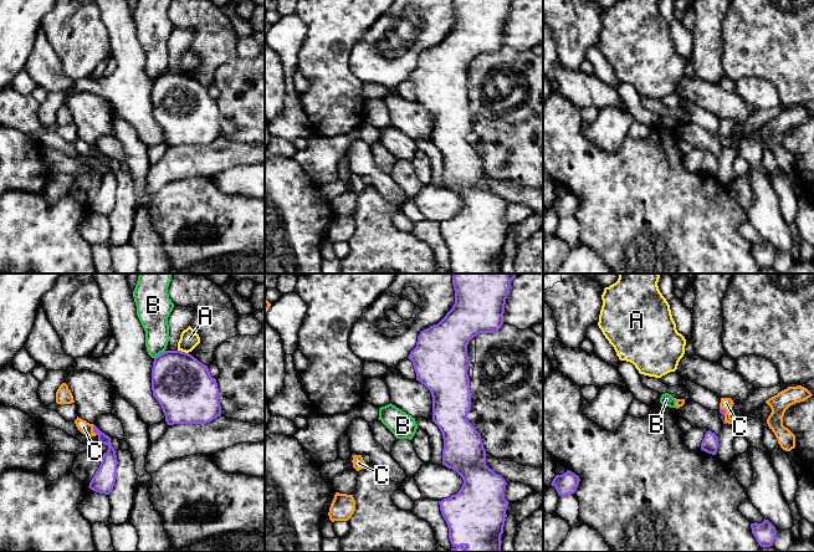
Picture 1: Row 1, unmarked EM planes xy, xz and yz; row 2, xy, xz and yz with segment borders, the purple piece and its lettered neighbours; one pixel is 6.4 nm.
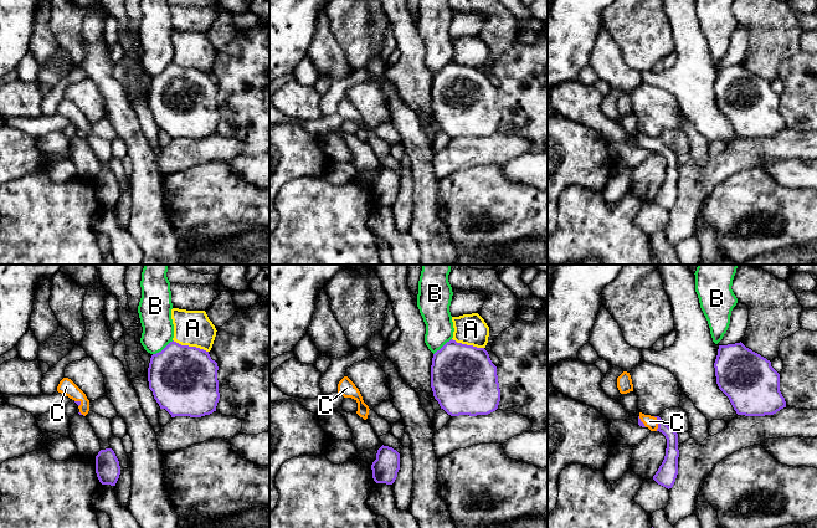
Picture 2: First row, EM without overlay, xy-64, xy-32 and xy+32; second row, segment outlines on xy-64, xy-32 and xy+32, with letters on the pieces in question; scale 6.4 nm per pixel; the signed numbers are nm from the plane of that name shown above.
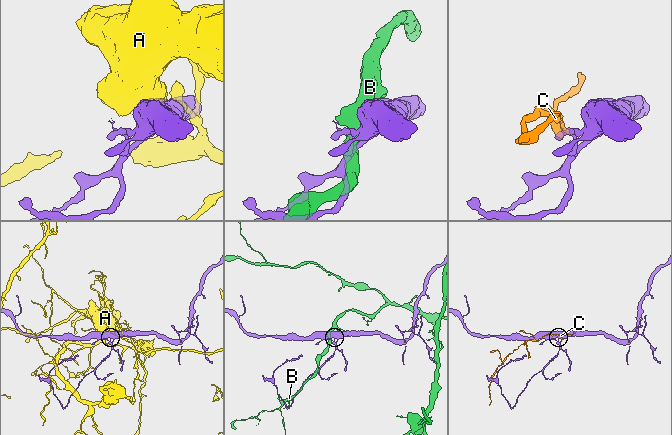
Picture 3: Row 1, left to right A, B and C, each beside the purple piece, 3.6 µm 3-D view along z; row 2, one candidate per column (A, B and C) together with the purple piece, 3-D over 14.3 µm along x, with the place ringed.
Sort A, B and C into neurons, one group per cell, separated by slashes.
A / B / C

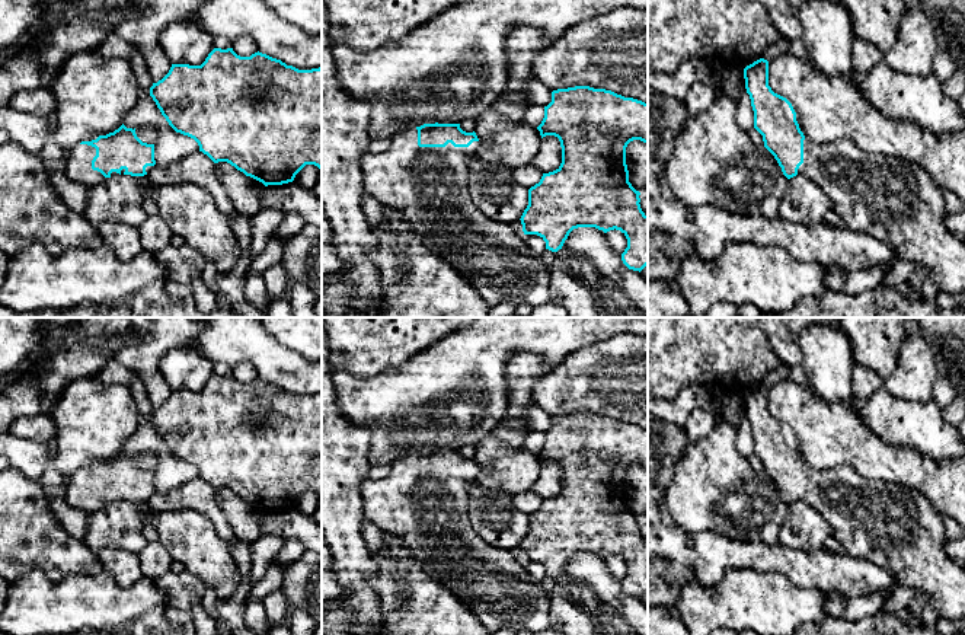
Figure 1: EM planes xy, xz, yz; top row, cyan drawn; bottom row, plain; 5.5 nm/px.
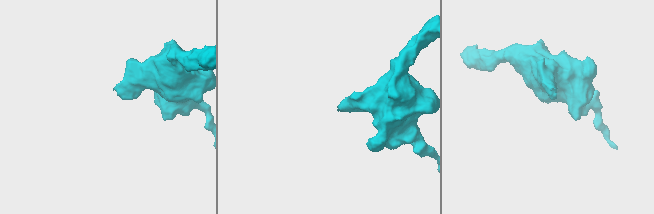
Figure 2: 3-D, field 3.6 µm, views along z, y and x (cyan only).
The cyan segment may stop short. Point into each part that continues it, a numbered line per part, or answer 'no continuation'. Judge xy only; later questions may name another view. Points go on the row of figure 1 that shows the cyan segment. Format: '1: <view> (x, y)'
1: xy (77, 168)

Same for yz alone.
1: yz (895, 201)

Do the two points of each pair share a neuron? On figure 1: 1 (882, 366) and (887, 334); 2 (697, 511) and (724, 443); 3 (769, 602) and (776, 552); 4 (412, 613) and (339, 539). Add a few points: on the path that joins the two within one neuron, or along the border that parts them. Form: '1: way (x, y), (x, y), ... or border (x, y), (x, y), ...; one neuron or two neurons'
1: way (882, 357), (882, 341); one neuron
2: way (702, 494), (702, 481), (715, 460); one neuron
3: border (738, 570), (777, 571), (795, 584), (804, 586); two neurons
4: border (373, 555), (377, 571), (368, 584), (382, 609); two neurons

------------------------------

◆ What to produce: Look through the entries above and count each line holding "pixel"; report the count alone.

◆ Output below: 2